* **TO-DO ITEM**
Rewrite the records starting with the line that contains "True or false: the" and going on through the line that contains "What is the ratio", replacing "chart" with "graph" and leaving everything else unchanged. Omit the pictures from your answer.

* **EXERCISE MATERIALS**

....................

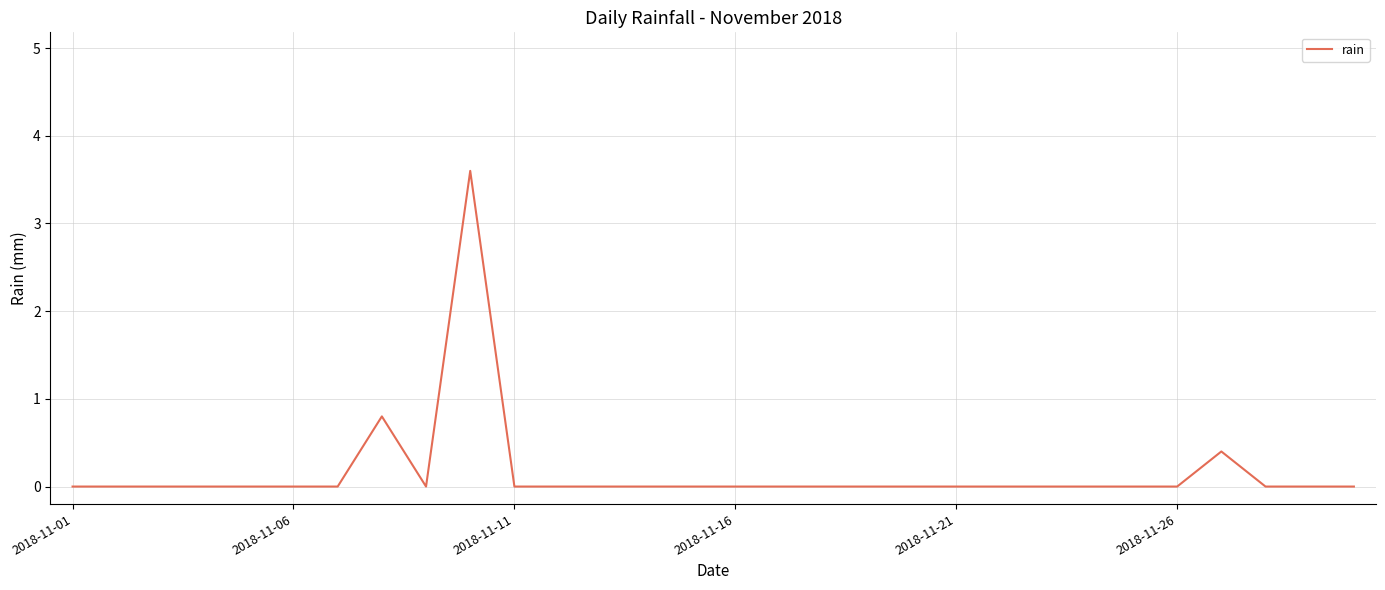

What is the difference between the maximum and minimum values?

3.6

....................

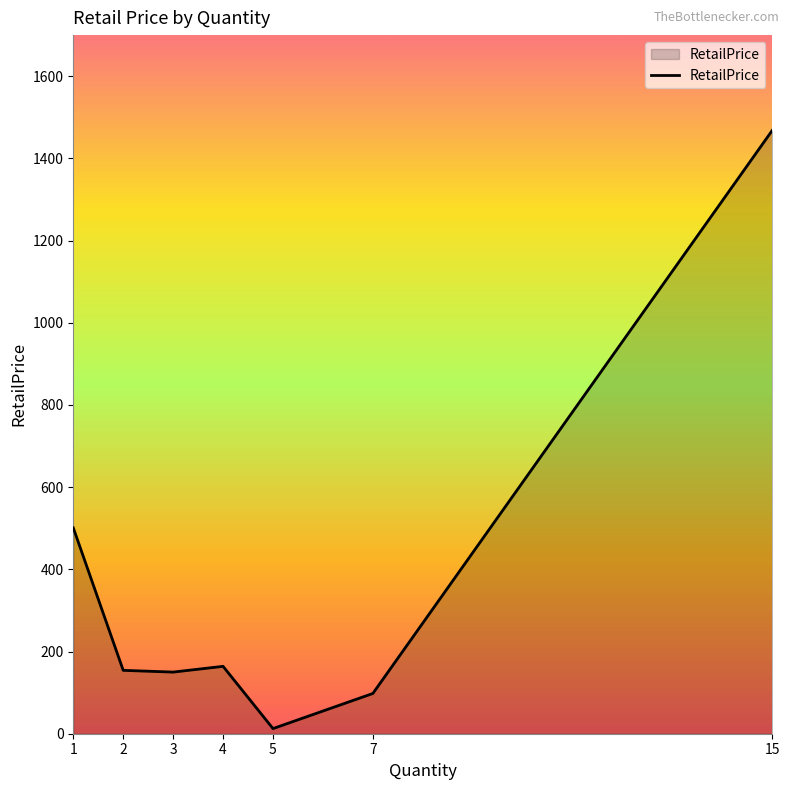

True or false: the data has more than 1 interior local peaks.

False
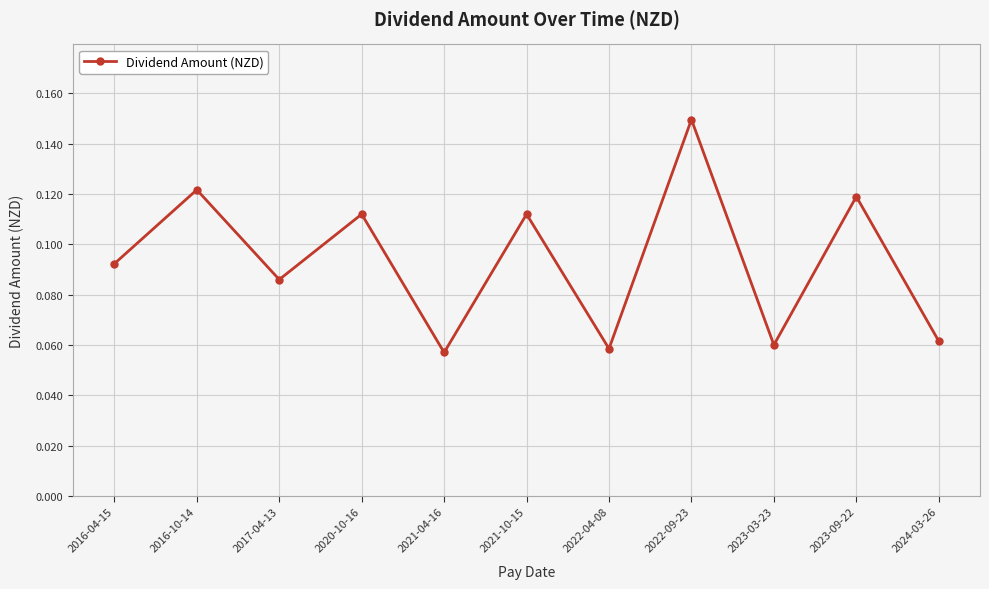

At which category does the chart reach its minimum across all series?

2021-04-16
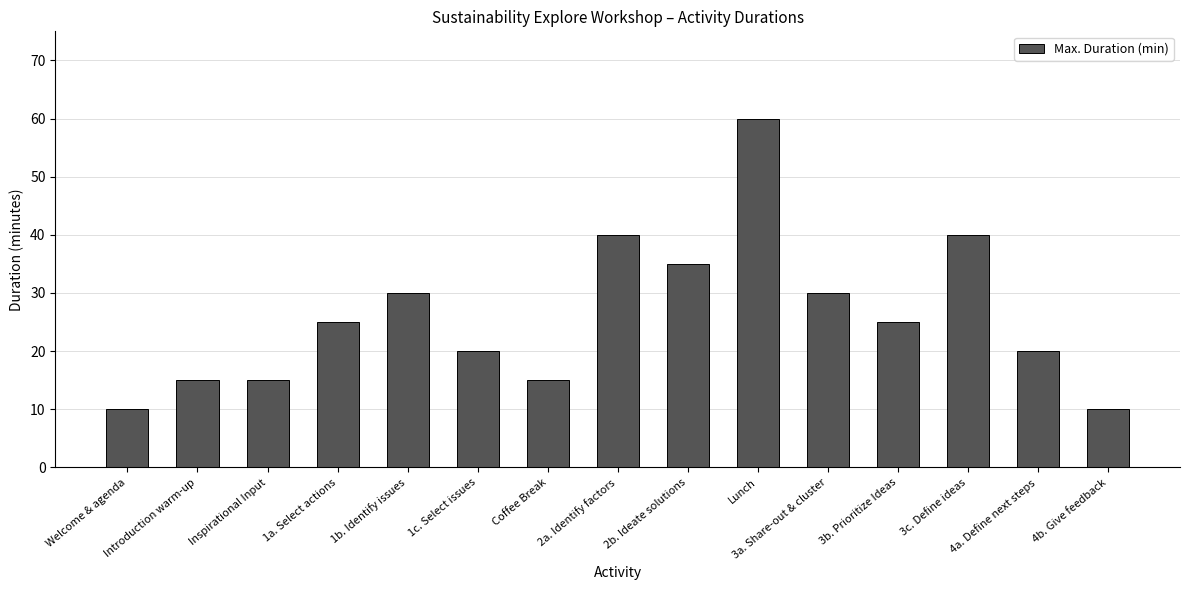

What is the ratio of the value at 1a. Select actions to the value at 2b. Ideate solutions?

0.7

....................

* **RESULT**
True or false: the data has more than 1 interior local peaks.

False

At which category does the graph reach its minimum across all series?

2021-04-16

What is the ratio of the value at 1a. Select actions to the value at 2b. Ideate solutions?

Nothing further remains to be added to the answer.